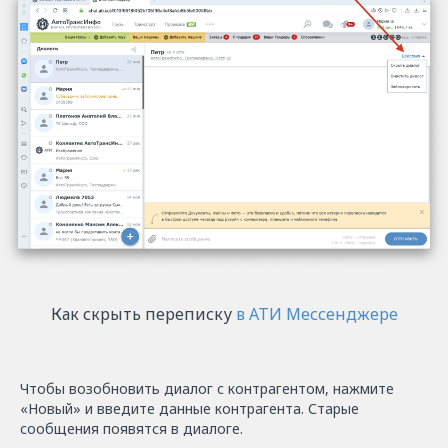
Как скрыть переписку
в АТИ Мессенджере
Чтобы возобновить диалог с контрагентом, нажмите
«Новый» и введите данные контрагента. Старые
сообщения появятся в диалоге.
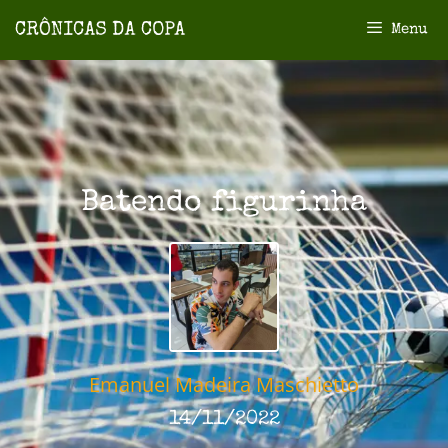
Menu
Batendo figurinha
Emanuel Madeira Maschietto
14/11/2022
----
Starting at the line with "данные контрагента. Старые", transcribe the listing above exactly through its last line. No picture belongs in the transcription.

«Новый» и введите данные контрагента. Старые
сообщения появятся в диалоге.
Menu
Batendo figurinha
Emanuel Madeira Maschietto
14/11/2022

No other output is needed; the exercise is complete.